### WHAT THE TASK ASKS
Go through the data below and gather each line containing "elkészíti".

### INFORMATION SHOWN
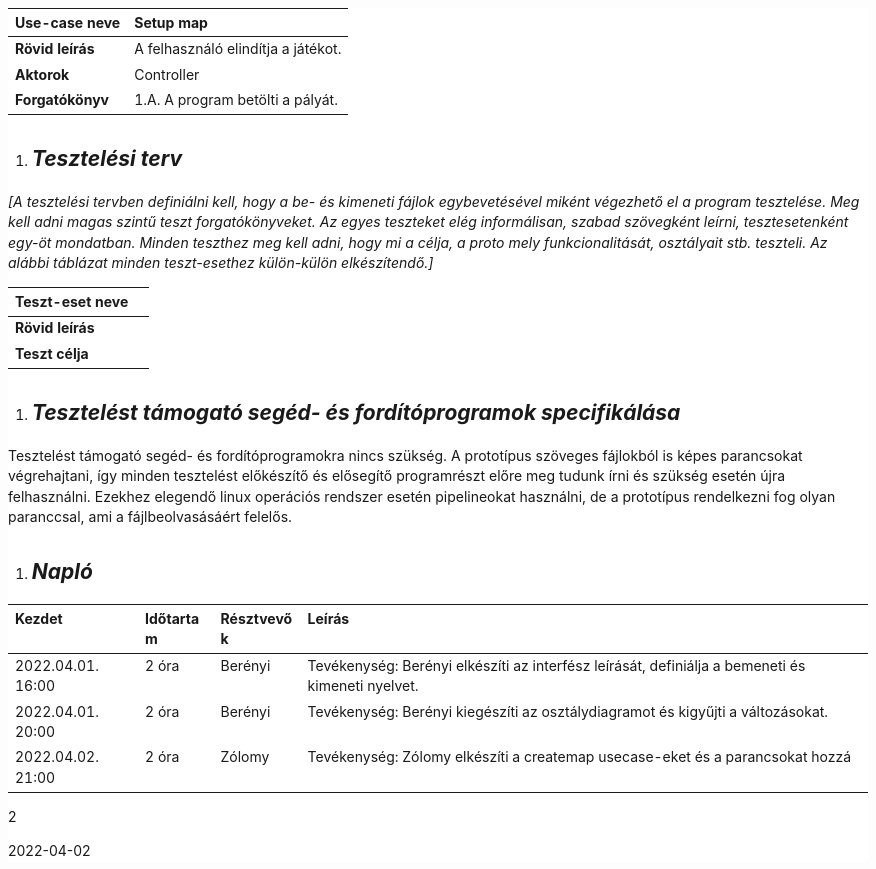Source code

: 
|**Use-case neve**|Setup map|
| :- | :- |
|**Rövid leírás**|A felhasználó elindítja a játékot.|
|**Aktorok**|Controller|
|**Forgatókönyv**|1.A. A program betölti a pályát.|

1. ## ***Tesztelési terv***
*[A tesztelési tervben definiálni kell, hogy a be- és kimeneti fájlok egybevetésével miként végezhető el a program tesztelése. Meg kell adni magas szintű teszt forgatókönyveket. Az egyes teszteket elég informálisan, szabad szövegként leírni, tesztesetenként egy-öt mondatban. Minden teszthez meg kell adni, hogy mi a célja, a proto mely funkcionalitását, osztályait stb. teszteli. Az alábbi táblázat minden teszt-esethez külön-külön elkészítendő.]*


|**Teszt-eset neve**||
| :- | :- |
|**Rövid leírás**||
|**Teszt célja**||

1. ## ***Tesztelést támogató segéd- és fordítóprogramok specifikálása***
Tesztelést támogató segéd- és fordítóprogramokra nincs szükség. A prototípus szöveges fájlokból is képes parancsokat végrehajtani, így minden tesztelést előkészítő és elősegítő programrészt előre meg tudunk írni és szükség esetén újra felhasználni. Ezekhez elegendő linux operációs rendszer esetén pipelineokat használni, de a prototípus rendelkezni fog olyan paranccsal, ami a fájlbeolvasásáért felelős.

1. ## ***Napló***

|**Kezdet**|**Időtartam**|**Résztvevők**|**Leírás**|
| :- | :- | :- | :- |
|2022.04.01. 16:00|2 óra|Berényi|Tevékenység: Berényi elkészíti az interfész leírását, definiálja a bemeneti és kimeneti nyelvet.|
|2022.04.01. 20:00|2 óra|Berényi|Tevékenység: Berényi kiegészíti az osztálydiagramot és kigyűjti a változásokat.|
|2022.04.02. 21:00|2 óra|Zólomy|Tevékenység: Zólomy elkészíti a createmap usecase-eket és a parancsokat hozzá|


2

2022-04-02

### EXERCISE ANSWER
|2022.04.01. 16:00|2 óra|Berényi|Tevékenység: Berényi elkészíti az interfész leírását, definiálja a bemeneti és kimeneti nyelvet.|
|2022.04.02. 21:00|2 óra|Zólomy|Tevékenység: Zólomy elkészíti a createmap usecase-eket és a parancsokat hozzá|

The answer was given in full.